▶ **Tasks to complete**:
[a] In the ruling on paying a worker for a flawed job, why does a worker sent to bring a package get paid even though the package was not where it was supposed to be? Answer in one to three sentences.
[b] Answer these questions on the ruling on paying a worker for a flawed job:
(i) For how much was the plaintiff hired?
(ii) Which two systems was the plaintiff to take care of at the event?
(iii) Which source distinguishes between what the worker already did as instructed and what he had no opportunity to do?
[c] Continue the ruling on paying a worker for a flawed job from its last sentence.
(Exercise passage Opens)
Payment to Worker’s for a Flawed Job - Based on Halacha Psuka - vol. 35 - Condensation of a p’sak of Beit Din Gazit, Be’erot Yitzchak
 
Case: The defendant (=def) is a yishuv which hired the plaintiff (=pl) to take care of the lighting and sound systems for an event for 7,500 shekels. Both systems malfunctioned at the event. There are mutual complaints by the sides as to whose equipment and/or mistakes were the crucial factors that caused the problems. Despite sending an expert witness to evaluate the situation, beit din cannot determine who is to blame for which problem, but there were problems in the information that def provided pl that could result in sound problems. Does def have to pay in full for incomplete results?
 
Ruling: The Shulchan Aruch (CM 333:1) rules that if a worker did not end up doing the work he was hired for because, despite the employer’s best efforts, something arose to make the work unnecessary, the workers do not get paid for work they did not do. On the other hand, he rules (335:2) that if a worker was sent to bring a package and it was not where it was supposed to be, he is paid for his efforts. What is the difference? The Aruch Hashulchan (335:14) says that in the latter case, his main job is going back and forth to point A, which he did, although the purpose of the job was not accomplished. In contrast, in the former case, the main job was the work in the field, not the trip to the field, and in this case the work was not accomplished. The Netivot Hamishpat (ad loc.:2) distinguishes between that which the worker already did as instructed as a worker by time and that which he did not have the opportunity to do. When the gemara says that the work is not paid, it is referring only to that part of the job that he was not able to do. He says (ibid.:3) that even in regard to the part that he toiled but was unsuccessful in completing, if it was due to circumstances that stem from the worker (even if he was not negligent) he is not considered as working as instructed by the employer and does not receive pay. Therefore, only if the problem was due to def’s infrastructure would pl get paid and then only for expenses and toil, not for the desired results which never were met (if the employer was not at fault either).
(Exercise passage Closes)
(Listed entries Opens)
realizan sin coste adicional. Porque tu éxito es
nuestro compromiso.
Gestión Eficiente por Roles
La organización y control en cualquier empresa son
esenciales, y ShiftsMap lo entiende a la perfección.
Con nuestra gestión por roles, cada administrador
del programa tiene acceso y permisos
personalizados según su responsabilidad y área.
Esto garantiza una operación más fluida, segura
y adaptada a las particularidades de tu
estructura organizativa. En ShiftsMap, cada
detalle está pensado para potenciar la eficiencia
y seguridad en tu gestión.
(Listed entries Closes)
▶ **Answers given**:
[a] According to the Aruch Hashulchan, the main job in that case is going back and forth to the location, and the worker did that even though the purpose was not accomplished. In the case of field work, by contrast, the main job is the work itself rather than the trip, so a worker who did not accomplish it is not paid.

[b]
(i) 7,500 shekels.
(ii) The lighting and sound systems.
(iii) The Netivot Hamishpat.

[c]
 In this case, regarding the sound system, def was at fault and must pay in full. Regarding the lighting there is doubt as to what happened. In such a case, where there was definite toil and there is doubt as to whether he lost his right to be compensated for it, def has to pay for that effort. Regarding the price of results, since there were incomplete results and only a doubt as to whether def is to blame for it, he does not get paid for the results without proof. Beit din did not hire an expert to figure the exact value sums of each element because that would have cost the parties more than the information would be worth to the parties and, therefore, beit din made rough estimations.